Though the two stories dovetailed together (awkwardly–what was with that last-minute wrap-up at the open house?), the home-inspection part was so superior it could've easily stood alone as the main plot, and the episode would've been better for it. It's a very fine line that KOTH walks between absurdity and believability, and whether it stumbles or succeeds usually depends on a subtle emotional undercurrent. The Peggy storyline seemed crass because, well, Peggy can be crass, and there was very little emotional punch riding on whether or not she sold her stupid house, making her and the actors' antics ring pretty hollow. When there's something real at stake, like the family home, even the most ridiculous gags are strengthened by the heart of the story surrounding them. (Some other excellent examples on the absurdity/heart continuum: Cotton teaching post-skydiving-accident Peggy to walk again, Bobby's rabid raccoon, a very Spin-The-Choice Thanksgiving.)

Could I divide this episode in two and give both branches of the plot their own grade, I would, but instead I'll just say that a C- and an A- average out to a

Grade: B

Stray Observations

–I did like how both Hank and Peggy's respective reps were on the line, and how each one's dilemma highlighted their individual obsessions: Hank, his home, and Peggy, herself.

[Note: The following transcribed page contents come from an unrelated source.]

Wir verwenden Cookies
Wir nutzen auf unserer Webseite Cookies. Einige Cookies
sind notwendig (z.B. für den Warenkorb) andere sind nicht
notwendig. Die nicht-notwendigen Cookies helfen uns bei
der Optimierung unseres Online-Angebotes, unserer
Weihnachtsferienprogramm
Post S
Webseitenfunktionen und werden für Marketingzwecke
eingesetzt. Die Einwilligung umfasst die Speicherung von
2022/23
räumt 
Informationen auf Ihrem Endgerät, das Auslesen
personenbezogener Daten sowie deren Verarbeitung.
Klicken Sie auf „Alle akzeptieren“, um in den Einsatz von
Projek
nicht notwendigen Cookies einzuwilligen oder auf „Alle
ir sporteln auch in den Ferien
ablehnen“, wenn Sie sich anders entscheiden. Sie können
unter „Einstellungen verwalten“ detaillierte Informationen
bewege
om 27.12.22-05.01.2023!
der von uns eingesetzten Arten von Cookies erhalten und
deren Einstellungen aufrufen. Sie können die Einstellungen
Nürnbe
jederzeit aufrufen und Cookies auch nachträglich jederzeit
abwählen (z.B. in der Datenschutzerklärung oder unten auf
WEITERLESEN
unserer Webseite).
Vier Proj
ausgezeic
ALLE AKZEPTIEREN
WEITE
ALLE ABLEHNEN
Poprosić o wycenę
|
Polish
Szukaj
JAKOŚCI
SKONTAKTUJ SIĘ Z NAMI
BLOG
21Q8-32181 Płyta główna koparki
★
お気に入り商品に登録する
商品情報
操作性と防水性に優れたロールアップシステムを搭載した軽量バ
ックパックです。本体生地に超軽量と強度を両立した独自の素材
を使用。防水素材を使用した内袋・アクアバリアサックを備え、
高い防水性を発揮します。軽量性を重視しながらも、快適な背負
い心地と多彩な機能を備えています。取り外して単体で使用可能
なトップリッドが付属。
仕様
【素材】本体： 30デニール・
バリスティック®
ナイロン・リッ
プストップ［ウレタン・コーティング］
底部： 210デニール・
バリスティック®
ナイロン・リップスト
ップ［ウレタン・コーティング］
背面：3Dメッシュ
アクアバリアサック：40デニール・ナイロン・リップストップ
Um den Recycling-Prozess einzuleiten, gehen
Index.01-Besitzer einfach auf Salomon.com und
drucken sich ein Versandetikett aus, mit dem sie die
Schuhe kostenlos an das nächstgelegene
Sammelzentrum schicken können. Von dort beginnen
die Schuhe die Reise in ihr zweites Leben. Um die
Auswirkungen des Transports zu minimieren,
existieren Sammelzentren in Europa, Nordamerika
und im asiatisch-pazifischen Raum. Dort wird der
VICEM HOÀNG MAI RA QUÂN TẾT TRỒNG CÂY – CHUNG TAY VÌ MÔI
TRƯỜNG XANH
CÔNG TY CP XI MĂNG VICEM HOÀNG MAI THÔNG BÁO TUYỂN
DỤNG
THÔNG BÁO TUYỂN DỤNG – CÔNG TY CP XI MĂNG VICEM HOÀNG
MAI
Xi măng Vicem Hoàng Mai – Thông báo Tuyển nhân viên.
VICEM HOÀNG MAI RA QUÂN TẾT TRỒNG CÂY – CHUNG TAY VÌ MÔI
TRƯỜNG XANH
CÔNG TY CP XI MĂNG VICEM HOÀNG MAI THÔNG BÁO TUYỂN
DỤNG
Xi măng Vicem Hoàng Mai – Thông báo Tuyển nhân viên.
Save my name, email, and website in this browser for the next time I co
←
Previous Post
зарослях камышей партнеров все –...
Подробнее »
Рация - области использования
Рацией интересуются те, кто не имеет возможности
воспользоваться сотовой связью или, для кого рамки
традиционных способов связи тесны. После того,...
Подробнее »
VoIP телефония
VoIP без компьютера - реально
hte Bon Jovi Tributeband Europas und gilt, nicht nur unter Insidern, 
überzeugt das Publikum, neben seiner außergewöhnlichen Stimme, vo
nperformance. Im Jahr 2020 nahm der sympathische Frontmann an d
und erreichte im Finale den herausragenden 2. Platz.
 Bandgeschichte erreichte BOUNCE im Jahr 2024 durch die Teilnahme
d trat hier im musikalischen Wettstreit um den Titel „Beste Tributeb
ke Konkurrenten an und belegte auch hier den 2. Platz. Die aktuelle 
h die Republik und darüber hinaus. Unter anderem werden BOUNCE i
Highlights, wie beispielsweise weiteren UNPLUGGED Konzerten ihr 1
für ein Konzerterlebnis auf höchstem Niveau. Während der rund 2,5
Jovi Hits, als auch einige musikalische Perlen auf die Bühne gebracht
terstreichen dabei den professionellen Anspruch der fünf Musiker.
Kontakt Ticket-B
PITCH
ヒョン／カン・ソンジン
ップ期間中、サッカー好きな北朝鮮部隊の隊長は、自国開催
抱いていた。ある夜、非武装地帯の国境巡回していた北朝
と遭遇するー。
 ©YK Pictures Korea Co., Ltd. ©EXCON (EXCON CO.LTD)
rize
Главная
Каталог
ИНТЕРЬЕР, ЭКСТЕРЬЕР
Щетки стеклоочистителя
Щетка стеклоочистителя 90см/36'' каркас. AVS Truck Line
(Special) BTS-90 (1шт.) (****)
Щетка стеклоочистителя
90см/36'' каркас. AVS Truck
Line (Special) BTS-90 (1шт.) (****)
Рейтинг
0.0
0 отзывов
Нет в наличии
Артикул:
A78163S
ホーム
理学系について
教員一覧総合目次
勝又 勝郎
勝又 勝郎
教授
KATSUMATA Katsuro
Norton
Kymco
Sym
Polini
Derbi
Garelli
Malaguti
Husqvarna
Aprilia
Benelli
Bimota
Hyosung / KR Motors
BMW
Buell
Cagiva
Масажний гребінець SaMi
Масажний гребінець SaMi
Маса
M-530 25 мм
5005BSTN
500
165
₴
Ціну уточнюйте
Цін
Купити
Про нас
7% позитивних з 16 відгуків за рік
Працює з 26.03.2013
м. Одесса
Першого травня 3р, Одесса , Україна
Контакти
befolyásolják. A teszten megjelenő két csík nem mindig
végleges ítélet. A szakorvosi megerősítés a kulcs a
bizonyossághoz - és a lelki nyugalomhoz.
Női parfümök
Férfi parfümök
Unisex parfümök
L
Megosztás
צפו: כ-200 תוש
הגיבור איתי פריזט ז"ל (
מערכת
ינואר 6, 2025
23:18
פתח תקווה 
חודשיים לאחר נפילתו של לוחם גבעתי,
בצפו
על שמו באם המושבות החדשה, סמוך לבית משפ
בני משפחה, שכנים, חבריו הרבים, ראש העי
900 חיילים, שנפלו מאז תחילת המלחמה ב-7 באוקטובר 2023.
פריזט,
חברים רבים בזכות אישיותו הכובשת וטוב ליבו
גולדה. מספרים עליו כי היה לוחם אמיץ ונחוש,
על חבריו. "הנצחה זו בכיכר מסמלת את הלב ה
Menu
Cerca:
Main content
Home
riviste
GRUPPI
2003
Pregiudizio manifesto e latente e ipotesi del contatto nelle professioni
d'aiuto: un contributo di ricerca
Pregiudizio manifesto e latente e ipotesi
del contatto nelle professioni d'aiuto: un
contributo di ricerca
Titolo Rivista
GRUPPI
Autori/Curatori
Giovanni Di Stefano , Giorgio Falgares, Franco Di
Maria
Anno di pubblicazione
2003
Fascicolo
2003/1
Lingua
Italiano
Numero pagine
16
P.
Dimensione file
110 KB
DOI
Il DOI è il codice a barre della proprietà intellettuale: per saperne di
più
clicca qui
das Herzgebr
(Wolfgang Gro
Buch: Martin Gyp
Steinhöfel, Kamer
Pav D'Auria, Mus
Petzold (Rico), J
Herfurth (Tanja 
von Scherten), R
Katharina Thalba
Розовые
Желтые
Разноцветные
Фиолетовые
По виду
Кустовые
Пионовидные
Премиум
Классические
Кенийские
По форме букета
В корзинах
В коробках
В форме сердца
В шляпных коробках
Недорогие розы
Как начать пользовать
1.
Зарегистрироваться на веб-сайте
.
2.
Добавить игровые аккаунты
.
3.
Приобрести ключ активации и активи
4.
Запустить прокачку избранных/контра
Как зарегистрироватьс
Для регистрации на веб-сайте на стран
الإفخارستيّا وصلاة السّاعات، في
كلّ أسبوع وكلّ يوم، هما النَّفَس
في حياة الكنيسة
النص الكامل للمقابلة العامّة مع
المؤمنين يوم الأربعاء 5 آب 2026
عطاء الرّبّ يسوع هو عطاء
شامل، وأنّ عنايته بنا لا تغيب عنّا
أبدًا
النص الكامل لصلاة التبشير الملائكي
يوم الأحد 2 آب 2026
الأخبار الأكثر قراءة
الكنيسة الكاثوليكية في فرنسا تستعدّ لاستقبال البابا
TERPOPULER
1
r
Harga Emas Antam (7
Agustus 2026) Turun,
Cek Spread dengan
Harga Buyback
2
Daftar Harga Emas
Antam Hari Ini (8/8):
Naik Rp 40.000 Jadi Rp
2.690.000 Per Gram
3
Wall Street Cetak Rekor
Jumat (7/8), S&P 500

–Dale: "I could rid you of your extremely attractive pests, Hank. I won't say when, I will say scorpions."

–Another reason I wish the second half of the story made up the entire plot: Normally I have a pretty high tolerance for Peggy's selfish behavior, seeing it as a means to a usually rewarding end, but selling the house on a whim is a pretty major fuck-up. I would've liked to have seen her squirm a bit more over the consequences of what she did, incur a little more of Hank's wrath–I love seeing Peggy getting taken down a few, um, pegs.

–Man, I just don't get ferrets. Much less ferret owners.

–There's been a big, Seth MacFarlane-shaped hole in the lineup for over a month now; fear not, though, Family Guy and American Dad both return (supposedly) on the 27th.